● SOURCE DOCUMENT:
- Opening Delimiter -
[VIDEO] Egg-citing Egg Recipe: Scrambled Egg with Tomato

A quick egg recipe for breakfast or lunch. This Scrambled Egg with Tomato has a silky smooth egg texture cooked with fresh ripe tomato. Whether you are looking for a quick and easy breakfast or lunch, this meal fits the perfectly.

I remember having this scrambled egg with tomato way back when I was still living with my family. My Mom used to cook this for us but she always served this as a sauce for fried fish. We call the dish “Sarciado” which is basically a fish dish with tomatoes and egg. When translated in Tagalog, “Sarciado” means cooked with a thick sauce. The name was derived from the Spanish word “Salsa” which means sauce.

I still miss that style of serving it with fish, but I find that I also enjoy having just the sauce served on a steamed rice. Because the sauce was so thick and flavorful, the sauce itself is a dish on its own. A creamy, smooth scrambled egg with sweet and tangy tomato made even better with simple herbs and spices. Whether you are serving this on its own, or with a fried fish they are sure something worth trying. Simple, easy, delicious and budget friendly meal.
- Closing Delimiter -
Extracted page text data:
- Opening Delimiter -
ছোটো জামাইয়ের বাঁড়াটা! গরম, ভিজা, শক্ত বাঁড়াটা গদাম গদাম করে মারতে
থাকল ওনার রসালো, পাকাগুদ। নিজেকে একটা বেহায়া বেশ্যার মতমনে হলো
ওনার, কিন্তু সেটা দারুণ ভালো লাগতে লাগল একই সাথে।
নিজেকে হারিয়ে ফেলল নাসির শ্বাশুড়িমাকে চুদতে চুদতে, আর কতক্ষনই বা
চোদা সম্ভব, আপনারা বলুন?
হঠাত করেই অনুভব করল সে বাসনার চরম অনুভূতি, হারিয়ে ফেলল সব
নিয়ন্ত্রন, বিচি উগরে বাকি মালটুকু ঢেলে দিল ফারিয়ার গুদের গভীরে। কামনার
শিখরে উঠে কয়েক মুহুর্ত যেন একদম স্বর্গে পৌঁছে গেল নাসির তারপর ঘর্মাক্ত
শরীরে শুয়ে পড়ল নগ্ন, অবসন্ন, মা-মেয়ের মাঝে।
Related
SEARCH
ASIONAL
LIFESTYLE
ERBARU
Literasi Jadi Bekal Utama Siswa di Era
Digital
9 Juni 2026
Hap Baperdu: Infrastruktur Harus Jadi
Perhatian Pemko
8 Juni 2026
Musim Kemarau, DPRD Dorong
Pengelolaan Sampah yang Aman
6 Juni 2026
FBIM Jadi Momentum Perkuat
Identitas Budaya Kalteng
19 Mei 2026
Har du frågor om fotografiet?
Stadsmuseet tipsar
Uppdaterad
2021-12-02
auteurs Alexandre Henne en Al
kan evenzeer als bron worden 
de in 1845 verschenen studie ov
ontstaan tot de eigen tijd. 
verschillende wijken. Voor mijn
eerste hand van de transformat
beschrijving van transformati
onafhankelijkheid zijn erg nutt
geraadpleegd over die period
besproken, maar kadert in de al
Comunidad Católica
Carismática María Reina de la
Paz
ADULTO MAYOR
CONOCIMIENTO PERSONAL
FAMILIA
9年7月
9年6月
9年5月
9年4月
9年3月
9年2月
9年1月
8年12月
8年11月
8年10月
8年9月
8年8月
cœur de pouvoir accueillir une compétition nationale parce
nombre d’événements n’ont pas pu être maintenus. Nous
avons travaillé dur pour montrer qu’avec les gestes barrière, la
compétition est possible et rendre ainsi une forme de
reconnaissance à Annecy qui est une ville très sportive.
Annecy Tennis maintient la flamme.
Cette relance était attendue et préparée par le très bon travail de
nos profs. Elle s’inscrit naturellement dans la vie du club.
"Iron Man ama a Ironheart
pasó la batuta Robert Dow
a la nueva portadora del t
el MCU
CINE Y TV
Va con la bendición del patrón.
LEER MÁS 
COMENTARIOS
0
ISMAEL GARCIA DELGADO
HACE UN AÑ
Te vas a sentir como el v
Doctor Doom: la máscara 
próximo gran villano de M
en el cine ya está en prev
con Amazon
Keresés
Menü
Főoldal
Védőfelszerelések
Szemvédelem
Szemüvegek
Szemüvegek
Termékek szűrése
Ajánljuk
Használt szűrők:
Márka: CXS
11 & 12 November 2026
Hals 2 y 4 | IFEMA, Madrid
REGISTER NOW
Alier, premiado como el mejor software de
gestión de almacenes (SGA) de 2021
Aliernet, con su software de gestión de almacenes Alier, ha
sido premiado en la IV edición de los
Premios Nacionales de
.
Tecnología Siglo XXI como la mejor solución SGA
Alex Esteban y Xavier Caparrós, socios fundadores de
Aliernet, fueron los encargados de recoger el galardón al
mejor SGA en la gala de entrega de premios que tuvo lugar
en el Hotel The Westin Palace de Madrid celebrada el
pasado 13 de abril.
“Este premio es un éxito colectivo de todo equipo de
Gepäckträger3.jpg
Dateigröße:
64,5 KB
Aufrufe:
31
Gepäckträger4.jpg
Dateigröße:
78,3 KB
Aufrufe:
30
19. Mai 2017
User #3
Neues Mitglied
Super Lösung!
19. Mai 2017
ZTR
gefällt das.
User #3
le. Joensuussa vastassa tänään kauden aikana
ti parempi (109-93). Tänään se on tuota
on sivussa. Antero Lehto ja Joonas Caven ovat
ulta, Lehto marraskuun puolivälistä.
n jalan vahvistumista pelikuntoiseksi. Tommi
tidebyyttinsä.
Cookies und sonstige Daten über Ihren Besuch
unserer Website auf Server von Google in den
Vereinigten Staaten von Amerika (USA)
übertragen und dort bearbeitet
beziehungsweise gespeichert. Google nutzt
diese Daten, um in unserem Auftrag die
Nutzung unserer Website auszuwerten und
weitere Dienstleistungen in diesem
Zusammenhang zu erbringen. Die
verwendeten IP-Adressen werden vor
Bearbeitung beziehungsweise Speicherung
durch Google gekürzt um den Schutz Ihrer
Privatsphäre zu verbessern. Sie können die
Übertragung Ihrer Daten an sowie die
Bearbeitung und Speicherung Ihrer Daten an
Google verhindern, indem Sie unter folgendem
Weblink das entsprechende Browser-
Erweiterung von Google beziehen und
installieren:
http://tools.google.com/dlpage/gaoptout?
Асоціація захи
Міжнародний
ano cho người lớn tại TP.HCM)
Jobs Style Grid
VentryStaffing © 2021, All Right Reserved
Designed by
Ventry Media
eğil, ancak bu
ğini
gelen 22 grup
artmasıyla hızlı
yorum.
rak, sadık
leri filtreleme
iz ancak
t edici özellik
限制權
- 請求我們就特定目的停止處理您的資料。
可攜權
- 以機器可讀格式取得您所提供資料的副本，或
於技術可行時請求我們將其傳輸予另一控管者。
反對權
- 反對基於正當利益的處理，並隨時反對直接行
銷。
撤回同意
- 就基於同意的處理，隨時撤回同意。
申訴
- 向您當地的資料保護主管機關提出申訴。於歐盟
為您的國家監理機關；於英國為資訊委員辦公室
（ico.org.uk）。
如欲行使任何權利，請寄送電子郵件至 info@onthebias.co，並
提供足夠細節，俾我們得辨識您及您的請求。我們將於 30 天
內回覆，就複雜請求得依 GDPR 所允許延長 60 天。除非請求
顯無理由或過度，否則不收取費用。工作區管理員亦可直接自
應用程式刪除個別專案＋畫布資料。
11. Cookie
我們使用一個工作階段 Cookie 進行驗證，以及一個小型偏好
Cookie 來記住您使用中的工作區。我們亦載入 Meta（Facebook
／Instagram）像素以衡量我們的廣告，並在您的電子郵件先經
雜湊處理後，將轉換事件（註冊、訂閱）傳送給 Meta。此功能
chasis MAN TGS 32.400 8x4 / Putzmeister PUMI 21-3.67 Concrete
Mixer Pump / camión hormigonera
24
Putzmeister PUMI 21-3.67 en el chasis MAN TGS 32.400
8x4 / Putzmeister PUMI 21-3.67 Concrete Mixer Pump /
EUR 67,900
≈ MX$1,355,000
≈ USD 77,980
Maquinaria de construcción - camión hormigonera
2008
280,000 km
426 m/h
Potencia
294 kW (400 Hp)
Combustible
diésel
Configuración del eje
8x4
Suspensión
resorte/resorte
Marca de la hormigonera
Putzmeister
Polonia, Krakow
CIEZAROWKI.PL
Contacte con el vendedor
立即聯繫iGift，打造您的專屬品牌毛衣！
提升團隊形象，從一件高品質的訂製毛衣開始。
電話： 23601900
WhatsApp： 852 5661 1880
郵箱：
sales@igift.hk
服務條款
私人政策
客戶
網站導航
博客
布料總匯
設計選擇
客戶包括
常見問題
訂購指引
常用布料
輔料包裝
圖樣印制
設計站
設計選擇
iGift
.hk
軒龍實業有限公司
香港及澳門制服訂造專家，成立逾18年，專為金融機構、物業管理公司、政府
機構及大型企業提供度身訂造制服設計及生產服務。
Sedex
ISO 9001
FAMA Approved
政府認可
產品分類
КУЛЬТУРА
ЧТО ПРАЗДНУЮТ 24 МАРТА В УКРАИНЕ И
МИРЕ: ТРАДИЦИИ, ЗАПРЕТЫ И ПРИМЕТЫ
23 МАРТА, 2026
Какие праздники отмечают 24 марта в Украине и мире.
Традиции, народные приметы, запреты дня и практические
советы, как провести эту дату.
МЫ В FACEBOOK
- Closing Delimiter -
● ACTIVITY:
Copy the full scrambled egg with tomato post word for word, from its title through its final sentence. The material stands apart from the scrambled egg with tomato post.

● SOLUTION:
[VIDEO] Egg-citing Egg Recipe: Scrambled Egg with Tomato

A quick egg recipe for breakfast or lunch. This Scrambled Egg with Tomato has a silky smooth egg texture cooked with fresh ripe tomato. Whether you are looking for a quick and easy breakfast or lunch, this meal fits the perfectly.

I remember having this scrambled egg with tomato way back when I was still living with my family. My Mom used to cook this for us but she always served this as a sauce for fried fish. We call the dish “Sarciado” which is basically a fish dish with tomatoes and egg. When translated in Tagalog, “Sarciado” means cooked with a thick sauce. The name was derived from the Spanish word “Salsa” which means sauce.

I still miss that style of serving it with fish, but I find that I also enjoy having just the sauce served on a steamed rice. Because the sauce was so thick and flavorful, the sauce itself is a dish on its own. A creamy, smooth scrambled egg with sweet and tangy tomato made even better with simple herbs and spices. Whether you are serving this on its own, or with a fried fish they are sure something worth trying. Simple, easy, delicious and budget friendly meal.